April 24, 2018
Content Warning: Sexual Assault
We want to take a moment to talk about an uncomfortable issue: sexual assault. In the last year we’ve witnessed unprecedented bravery as more and more survivors of sexual assault and harassment come forward to say #MeToo and confront their abusers. The recent groundswell of survivors who have been empowered to share their stories is both historic and encouraging, but unfortunately it is still not nearly enough.
That’s why we want to encourage you to take part in Denim Day 2018.

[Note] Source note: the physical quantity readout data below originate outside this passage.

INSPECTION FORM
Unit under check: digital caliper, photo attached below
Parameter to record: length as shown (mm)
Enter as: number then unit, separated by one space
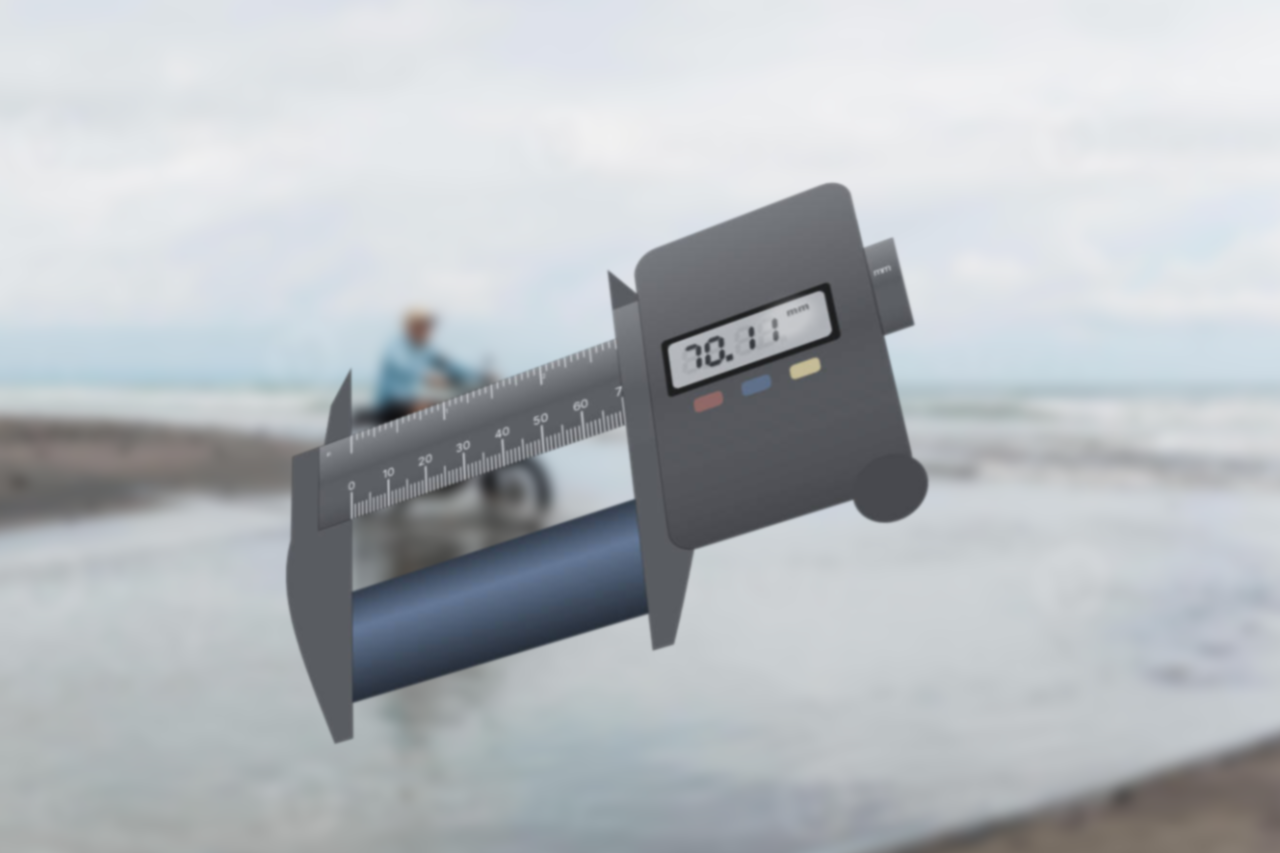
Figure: 70.11 mm
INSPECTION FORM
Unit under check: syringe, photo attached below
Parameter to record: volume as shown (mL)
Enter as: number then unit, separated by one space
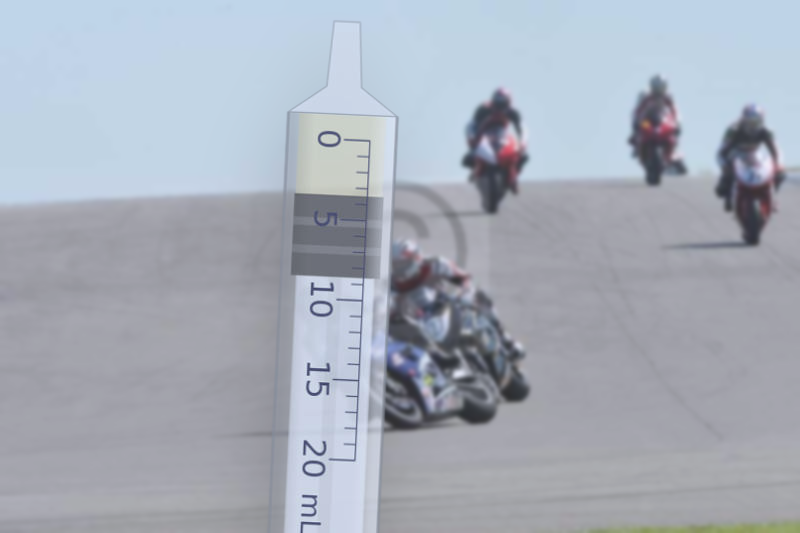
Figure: 3.5 mL
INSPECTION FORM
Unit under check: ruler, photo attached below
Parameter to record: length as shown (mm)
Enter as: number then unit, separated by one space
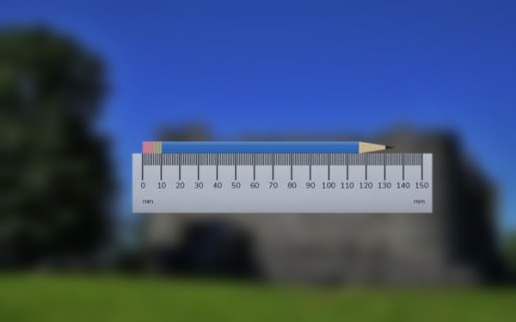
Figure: 135 mm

Those of us who work with survivors every day know that, despite our current cultural moment, the vast majority of people victimized by sexual assault never come forward. By the DOJ’s Bureau of Justice Statistics’ most recent estimate, over 77% of all sexual assaults go unreported. This low rate of reporting is rooted in the harsh reality that, for many survivors of sexual assault, reporting an incident can be as traumatic as the incident itself. There are countless stories of survivors who have been stigmatized, discredited, and blamed for what happened to them after bringing their stories to light. One of them is the story that inspired the global Denim Day movement.
In 1992, an 18-year-old driving student in Southern Italy was raped by her instructor on a secluded mountain road. The physical evidence was clear, and Italian police initially won a quick conviction against the instructor. However, after years of appeals, the student was re-victimized by the Italian Supreme Court when they let her rapist go free. In overturning the conviction, the court found that the victim must have consented to the sexual conduct because she was wearing tight jeans. Ignoring mounds of physical evidence and testimony otherwise, the court absurdly found that no attacker could have wrestled a pair of tight jeans off his victim without the victim’s help and consent. In that moment, Italy’s Supreme Court made the mere act of wearing denim a legal invitation to get assaulted – but Italy’s female lawmakers immediately struck back in protest by wearing jeans to Parliament.

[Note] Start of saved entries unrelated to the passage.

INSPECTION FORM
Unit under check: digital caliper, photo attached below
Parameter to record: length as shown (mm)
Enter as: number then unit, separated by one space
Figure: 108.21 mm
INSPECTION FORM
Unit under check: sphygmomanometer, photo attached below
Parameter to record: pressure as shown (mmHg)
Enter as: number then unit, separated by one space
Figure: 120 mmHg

Since the 1999 “Denim Defense” ruling and protests, Denim Day has been an annual protest against the ridiculous and harmful – but all too common – perception that a victim’s clothes, demeanor, or history can invite sexual assault. Here in California, Peace Over Violence (one of OneJustice’s partner organizations) has spearheaded the Denim Day movement by encouraging people to wear jeans with a purpose on the last Wednesday of April. The simple act of wearing denim on Denim Day has become a powerful reminder that there is never an excuse or invitation to rape.
Joining the Denim Day movement is not just a way to bring the conversation around sexual assault to your friends and colleagues: it is a strong symbol of solidarity. By wearing jeans with a purpose on April 25th, you are signaling to the silenced survivors around you that they can come forward with your support. Though it might seem like a small gesture, that kind of positive reinforcement can make all the difference.

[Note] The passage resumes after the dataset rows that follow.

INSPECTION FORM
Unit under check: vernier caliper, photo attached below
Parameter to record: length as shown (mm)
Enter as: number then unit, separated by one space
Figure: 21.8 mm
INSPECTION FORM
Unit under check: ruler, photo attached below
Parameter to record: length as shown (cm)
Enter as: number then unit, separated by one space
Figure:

OneJustice believes that the support and advocacy for these survivors does not begin or end on Denim Day; nor should we only be discussing the impacts of sexual assault during the month of April, which is also Sexual Assault Awareness Month. We must always hold survivors in our hearts. In collaboration with our community partners in Los Angeles, we are honored to help survivors of domestic violence and sexual assault navigate the complexities of our civil justice system and find legal solutions to some of the problems they encounter every day. We look to you – our colleagues, friends, and supporters – to consider the ways in which you can support survivors. That includes providing them with the resources and legal services they need to find their voice and move forward in their lives with safety and security.
With that in mind, we hope you will join us for Denim Day 2018, learn more about the event here, and register your participation with Peace Over Violence. And if you’re interested in getting involved with IMPACT LA, our collaborative legal services program for survivors of domestic violence and sexual assault, contact OneJustice Staff Attorney Michael Palzes at firstname.lastname@example.org.
Together, we can dispel the disgusting myth that any survivor of sexual assault was ever “asking for it.” And together, we can support survivors today, and every day.